THE INPUT →
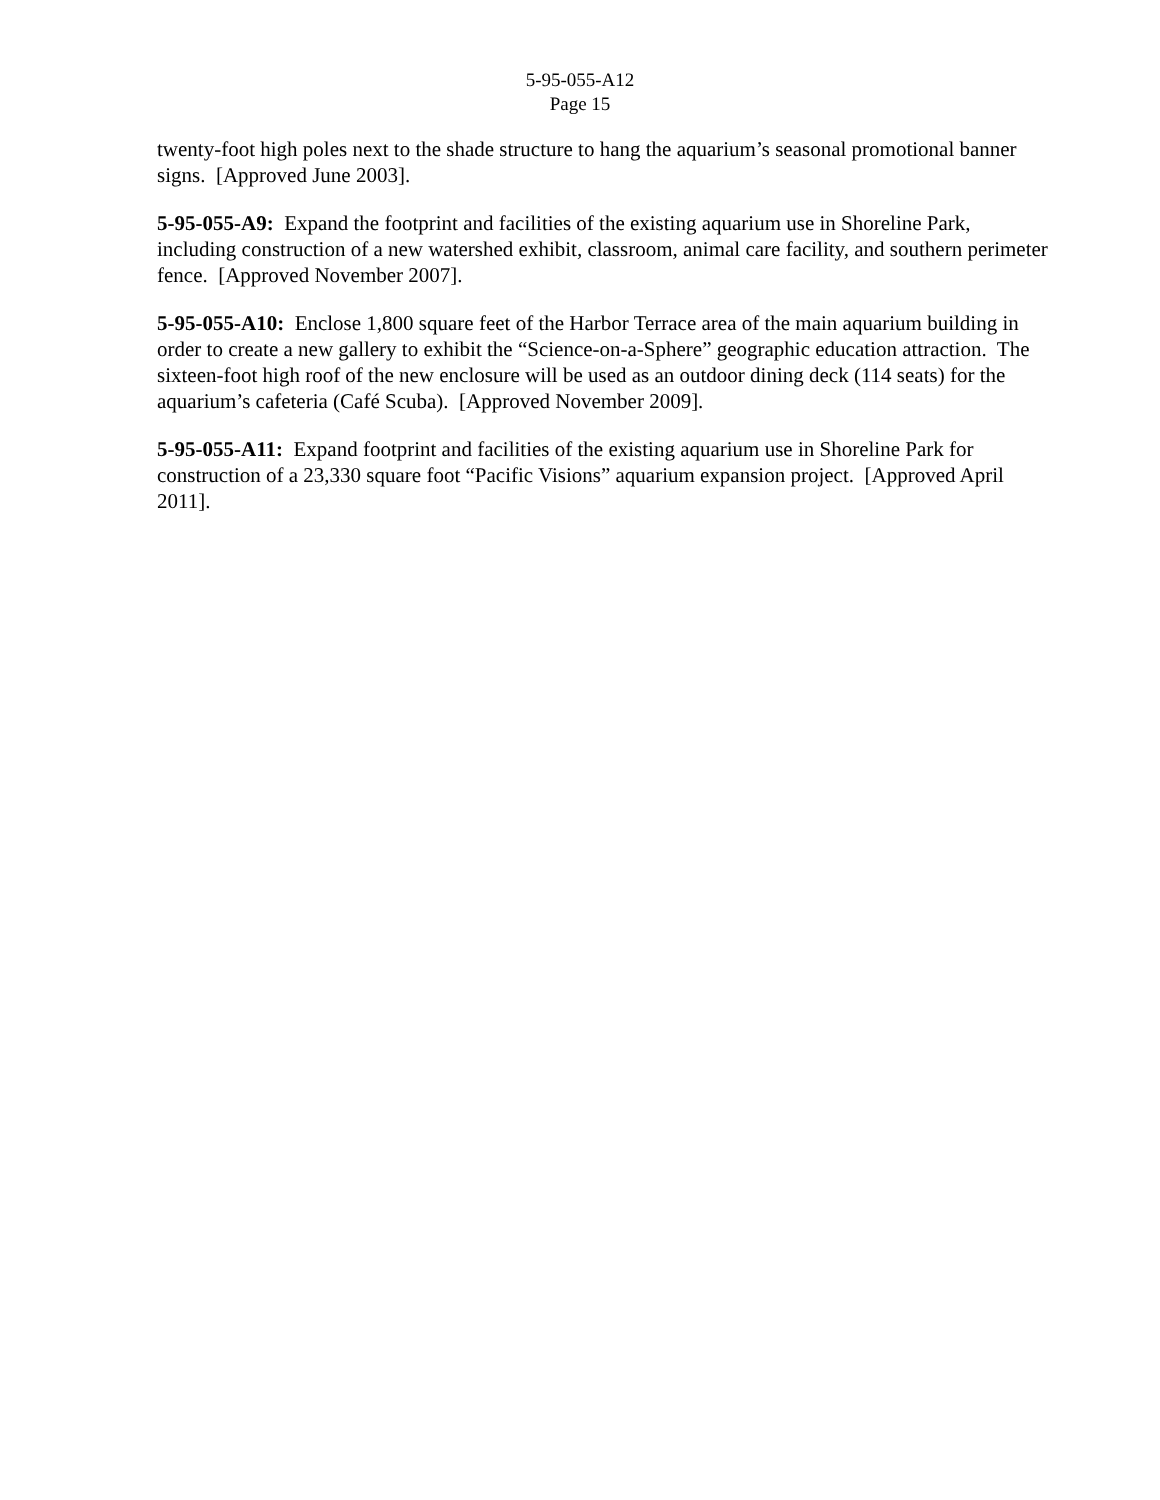5-95-055-A12
Page 15
twenty-foot high poles next to the shade structure to hang the aquarium’s seasonal promotional banner signs. [Approved June 2003].
5-95-055-A9: Expand the footprint and facilities of the existing aquarium use in Shoreline Park, including construction of a new watershed exhibit, classroom, animal care facility, and southern perimeter fence. [Approved November 2007].
5-95-055-A10: Enclose 1,800 square feet of the Harbor Terrace area of the main aquarium building in order to create a new gallery to exhibit the “Science-on-a-Sphere” geographic education attraction. The sixteen-foot high roof of the new enclosure will be used as an outdoor dining deck (114 seats) for the aquarium’s cafeteria (Café Scuba). [Approved November 2009].
5-95-055-A11: Expand footprint and facilities of the existing aquarium use in Shoreline Park for construction of a 23,330 square foot “Pacific Visions” aquarium expansion project. [Approved April 2011].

PROBLEM TO WORK ON → Reprint the listing above exactly, without images.

SOLVED EXERCISE →
5-95-055-A12
Page 15
twenty-foot high poles next to the shade structure to hang the aquarium’s seasonal promotional banner signs. [Approved June 2003].
5-95-055-A9: Expand the footprint and facilities of the existing aquarium use in Shoreline Park, including construction of a new watershed exhibit, classroom, animal care facility, and southern perimeter fence. [Approved November 2007].
5-95-055-A10: Enclose 1,800 square feet of the Harbor Terrace area of the main aquarium building in order to create a new gallery to exhibit the “Science-on-a-Sphere” geographic education attraction. The sixteen-foot high roof of the new enclosure will be used as an outdoor dining deck (114 seats) for the aquarium’s cafeteria (Café Scuba). [Approved November 2009].
5-95-055-A11: Expand footprint and facilities of the existing aquarium use in Shoreline Park for construction of a 23,330 square foot “Pacific Visions” aquarium expansion project. [Approved April 2011].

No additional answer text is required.